Problem statement:
Set down, character for character, everything in the records below from the line holding "11: (600, 289, 1.48)" down to the line holding "47: (54, 147, 9.11)", and no other line.

Record excerpts:
.....

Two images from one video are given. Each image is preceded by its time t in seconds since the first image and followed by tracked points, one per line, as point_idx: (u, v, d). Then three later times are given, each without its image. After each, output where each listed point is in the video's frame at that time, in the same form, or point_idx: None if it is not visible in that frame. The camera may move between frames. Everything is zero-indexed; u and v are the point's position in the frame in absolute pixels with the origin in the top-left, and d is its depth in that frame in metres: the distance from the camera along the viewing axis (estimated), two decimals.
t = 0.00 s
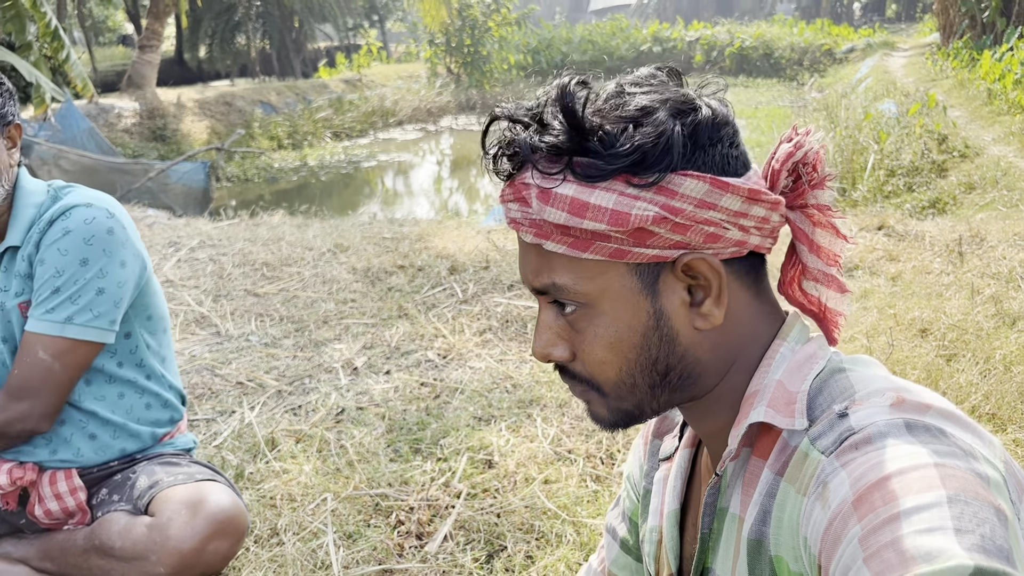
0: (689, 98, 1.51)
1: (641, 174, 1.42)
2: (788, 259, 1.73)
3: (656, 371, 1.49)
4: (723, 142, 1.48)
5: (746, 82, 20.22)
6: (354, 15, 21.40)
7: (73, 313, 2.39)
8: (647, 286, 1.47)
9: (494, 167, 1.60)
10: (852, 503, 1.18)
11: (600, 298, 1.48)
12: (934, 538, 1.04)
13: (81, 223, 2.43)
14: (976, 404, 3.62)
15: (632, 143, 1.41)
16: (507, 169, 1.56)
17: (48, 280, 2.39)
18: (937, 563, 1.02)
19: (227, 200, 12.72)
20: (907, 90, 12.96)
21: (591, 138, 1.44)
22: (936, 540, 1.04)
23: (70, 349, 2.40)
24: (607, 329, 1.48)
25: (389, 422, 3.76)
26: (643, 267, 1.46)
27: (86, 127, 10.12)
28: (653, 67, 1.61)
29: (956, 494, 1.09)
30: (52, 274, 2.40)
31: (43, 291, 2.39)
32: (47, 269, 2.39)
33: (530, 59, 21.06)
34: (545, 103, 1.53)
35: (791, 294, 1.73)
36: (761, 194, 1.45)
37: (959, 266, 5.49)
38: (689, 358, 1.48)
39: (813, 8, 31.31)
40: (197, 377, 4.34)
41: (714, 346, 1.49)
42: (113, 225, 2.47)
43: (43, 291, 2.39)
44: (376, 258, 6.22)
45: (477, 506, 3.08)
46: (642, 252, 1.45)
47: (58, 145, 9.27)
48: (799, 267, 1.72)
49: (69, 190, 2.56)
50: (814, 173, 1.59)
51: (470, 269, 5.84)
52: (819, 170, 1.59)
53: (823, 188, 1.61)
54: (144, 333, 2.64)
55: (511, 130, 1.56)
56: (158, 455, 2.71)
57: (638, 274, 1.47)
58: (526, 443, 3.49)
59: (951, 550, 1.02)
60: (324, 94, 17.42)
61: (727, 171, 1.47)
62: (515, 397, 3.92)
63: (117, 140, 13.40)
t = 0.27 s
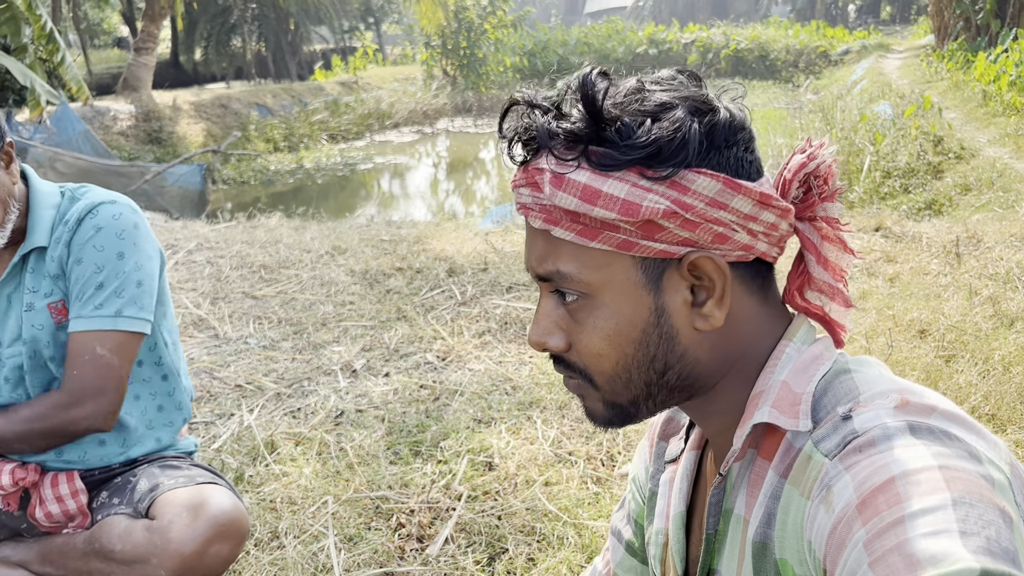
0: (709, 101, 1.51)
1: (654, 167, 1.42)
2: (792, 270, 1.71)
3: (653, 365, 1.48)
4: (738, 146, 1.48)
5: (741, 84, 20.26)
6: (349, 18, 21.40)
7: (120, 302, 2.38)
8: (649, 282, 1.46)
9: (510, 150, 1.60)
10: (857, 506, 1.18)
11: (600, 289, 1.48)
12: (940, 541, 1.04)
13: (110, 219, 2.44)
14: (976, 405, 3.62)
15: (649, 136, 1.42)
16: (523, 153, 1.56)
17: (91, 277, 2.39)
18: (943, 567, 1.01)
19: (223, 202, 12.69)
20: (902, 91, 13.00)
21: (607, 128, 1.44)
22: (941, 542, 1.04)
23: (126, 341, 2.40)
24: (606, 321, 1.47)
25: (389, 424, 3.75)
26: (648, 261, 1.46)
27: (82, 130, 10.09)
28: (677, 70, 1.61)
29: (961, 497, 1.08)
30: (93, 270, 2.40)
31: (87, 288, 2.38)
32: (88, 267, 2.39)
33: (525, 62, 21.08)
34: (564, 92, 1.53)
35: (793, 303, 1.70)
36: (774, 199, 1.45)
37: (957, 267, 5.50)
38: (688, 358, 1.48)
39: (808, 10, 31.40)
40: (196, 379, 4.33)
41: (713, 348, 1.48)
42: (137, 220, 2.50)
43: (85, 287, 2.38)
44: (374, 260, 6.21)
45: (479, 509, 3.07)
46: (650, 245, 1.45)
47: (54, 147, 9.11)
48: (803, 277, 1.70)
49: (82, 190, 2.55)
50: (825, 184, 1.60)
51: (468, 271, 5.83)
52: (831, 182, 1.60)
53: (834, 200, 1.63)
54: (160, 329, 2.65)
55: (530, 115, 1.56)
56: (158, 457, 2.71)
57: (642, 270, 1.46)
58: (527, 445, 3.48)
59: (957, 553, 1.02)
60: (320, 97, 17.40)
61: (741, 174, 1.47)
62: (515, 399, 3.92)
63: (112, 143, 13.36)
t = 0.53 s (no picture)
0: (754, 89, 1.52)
1: (697, 138, 1.43)
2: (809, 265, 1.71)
3: (663, 339, 1.49)
4: (776, 136, 1.50)
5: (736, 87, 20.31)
6: (345, 20, 21.40)
7: (192, 306, 2.48)
8: (666, 259, 1.47)
9: (550, 105, 1.61)
10: (860, 496, 1.18)
11: (615, 258, 1.49)
12: (943, 531, 1.05)
13: (150, 227, 2.47)
14: (973, 402, 3.63)
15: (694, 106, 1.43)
16: (563, 110, 1.57)
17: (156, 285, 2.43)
18: (948, 558, 1.02)
19: (219, 205, 12.67)
20: (897, 93, 13.05)
21: (653, 96, 1.46)
22: (945, 532, 1.05)
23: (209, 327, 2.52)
24: (619, 290, 1.48)
25: (388, 423, 3.75)
26: (672, 237, 1.47)
27: (78, 133, 10.07)
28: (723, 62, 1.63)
29: (964, 488, 1.09)
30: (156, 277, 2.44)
31: (158, 295, 2.43)
32: (150, 275, 2.43)
33: (521, 64, 21.12)
34: (617, 60, 1.55)
35: (807, 295, 1.70)
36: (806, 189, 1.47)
37: (953, 266, 5.52)
38: (697, 340, 1.49)
39: (803, 13, 31.52)
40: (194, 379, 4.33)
41: (723, 333, 1.50)
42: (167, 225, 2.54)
43: (161, 297, 2.43)
44: (372, 260, 6.21)
45: (479, 506, 3.07)
46: (679, 218, 1.45)
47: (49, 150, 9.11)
48: (820, 273, 1.70)
49: (99, 196, 2.53)
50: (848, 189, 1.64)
51: (466, 271, 5.83)
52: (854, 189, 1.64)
53: (857, 206, 1.67)
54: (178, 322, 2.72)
55: (577, 77, 1.58)
56: (159, 456, 2.71)
57: (661, 248, 1.47)
58: (527, 443, 3.49)
59: (959, 545, 1.03)
60: (316, 99, 17.40)
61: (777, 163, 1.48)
62: (515, 397, 3.92)
63: (108, 145, 13.33)
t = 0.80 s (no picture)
0: (756, 85, 1.51)
1: (696, 138, 1.43)
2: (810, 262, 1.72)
3: (665, 335, 1.49)
4: (777, 133, 1.49)
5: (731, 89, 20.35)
6: (340, 23, 21.39)
7: (198, 320, 2.49)
8: (666, 255, 1.48)
9: (552, 103, 1.61)
10: (858, 494, 1.18)
11: (618, 255, 1.49)
12: (940, 528, 1.05)
13: (171, 239, 2.55)
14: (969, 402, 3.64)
15: (693, 106, 1.43)
16: (564, 107, 1.57)
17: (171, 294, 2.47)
18: (945, 555, 1.02)
19: (215, 207, 12.65)
20: (891, 95, 13.08)
21: (654, 95, 1.46)
22: (942, 530, 1.05)
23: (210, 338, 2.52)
24: (621, 286, 1.49)
25: (385, 425, 3.75)
26: (672, 233, 1.47)
27: (72, 135, 10.03)
28: (728, 56, 1.62)
29: (961, 485, 1.09)
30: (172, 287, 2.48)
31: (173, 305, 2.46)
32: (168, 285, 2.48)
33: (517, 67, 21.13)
34: (617, 57, 1.54)
35: (807, 294, 1.71)
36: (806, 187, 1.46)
37: (948, 267, 5.53)
38: (696, 336, 1.50)
39: (797, 15, 31.64)
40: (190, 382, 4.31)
41: (722, 329, 1.50)
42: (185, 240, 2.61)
43: (173, 307, 2.46)
44: (368, 263, 6.21)
45: (476, 508, 3.07)
46: (679, 215, 1.46)
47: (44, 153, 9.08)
48: (820, 271, 1.70)
49: (117, 206, 2.58)
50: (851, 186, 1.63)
51: (463, 273, 5.83)
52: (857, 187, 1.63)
53: (860, 203, 1.65)
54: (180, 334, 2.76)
55: (579, 74, 1.58)
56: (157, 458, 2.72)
57: (662, 244, 1.48)
58: (524, 444, 3.48)
59: (957, 543, 1.03)
60: (312, 102, 17.38)
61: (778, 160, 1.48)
62: (511, 399, 3.92)
63: (103, 148, 13.30)
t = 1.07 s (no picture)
0: (752, 92, 1.53)
1: (696, 141, 1.43)
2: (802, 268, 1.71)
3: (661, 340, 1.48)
4: (773, 140, 1.50)
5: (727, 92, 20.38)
6: (336, 25, 21.37)
7: (199, 355, 2.49)
8: (664, 260, 1.47)
9: (549, 107, 1.60)
10: (846, 503, 1.19)
11: (616, 260, 1.48)
12: (928, 537, 1.06)
13: (177, 270, 2.54)
14: (963, 407, 3.64)
15: (693, 110, 1.43)
16: (561, 111, 1.57)
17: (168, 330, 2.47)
18: (933, 564, 1.03)
19: (210, 210, 12.62)
20: (886, 98, 13.11)
21: (654, 99, 1.46)
22: (930, 539, 1.05)
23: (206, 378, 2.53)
24: (618, 290, 1.48)
25: (379, 430, 3.74)
26: (670, 236, 1.47)
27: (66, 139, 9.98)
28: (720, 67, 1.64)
29: (949, 494, 1.09)
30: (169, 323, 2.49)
31: (169, 340, 2.46)
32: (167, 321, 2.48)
33: (512, 69, 21.14)
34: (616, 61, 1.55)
35: (797, 301, 1.70)
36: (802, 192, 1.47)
37: (942, 271, 5.54)
38: (693, 341, 1.49)
39: (792, 18, 31.71)
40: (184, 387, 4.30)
41: (718, 335, 1.50)
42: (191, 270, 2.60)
43: (173, 341, 2.46)
44: (363, 267, 6.20)
45: (470, 514, 3.06)
46: (677, 219, 1.45)
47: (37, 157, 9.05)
48: (812, 278, 1.70)
49: (128, 230, 2.58)
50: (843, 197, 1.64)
51: (457, 277, 5.83)
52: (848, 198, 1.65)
53: (852, 213, 1.67)
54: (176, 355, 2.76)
55: (577, 81, 1.58)
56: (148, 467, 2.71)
57: (660, 248, 1.47)
58: (518, 450, 3.48)
59: (945, 551, 1.03)
60: (307, 105, 17.36)
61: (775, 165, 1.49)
62: (506, 404, 3.92)
63: (97, 151, 13.26)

.....

Exercise result:
11: (600, 289, 1.48)
12: (940, 541, 1.04)
13: (110, 219, 2.44)
14: (976, 405, 3.62)
15: (649, 136, 1.42)
16: (523, 153, 1.56)
17: (91, 277, 2.39)
18: (943, 567, 1.01)
19: (223, 202, 12.69)
20: (902, 91, 13.00)
21: (607, 128, 1.44)
22: (941, 542, 1.04)
23: (126, 341, 2.40)
24: (606, 321, 1.47)
25: (389, 424, 3.75)
26: (648, 261, 1.46)
27: (82, 130, 10.09)
28: (677, 70, 1.61)
29: (961, 497, 1.08)
30: (93, 270, 2.40)
31: (87, 288, 2.38)
32: (88, 267, 2.39)
33: (525, 62, 21.08)
34: (564, 92, 1.53)
35: (793, 303, 1.70)
36: (774, 199, 1.45)
37: (957, 267, 5.50)
38: (688, 358, 1.48)
39: (808, 10, 31.40)
40: (196, 379, 4.33)
41: (713, 348, 1.48)
42: (137, 220, 2.50)
43: (85, 287, 2.38)
44: (374, 260, 6.21)
45: (479, 509, 3.07)
46: (650, 245, 1.45)
47: (54, 147, 9.11)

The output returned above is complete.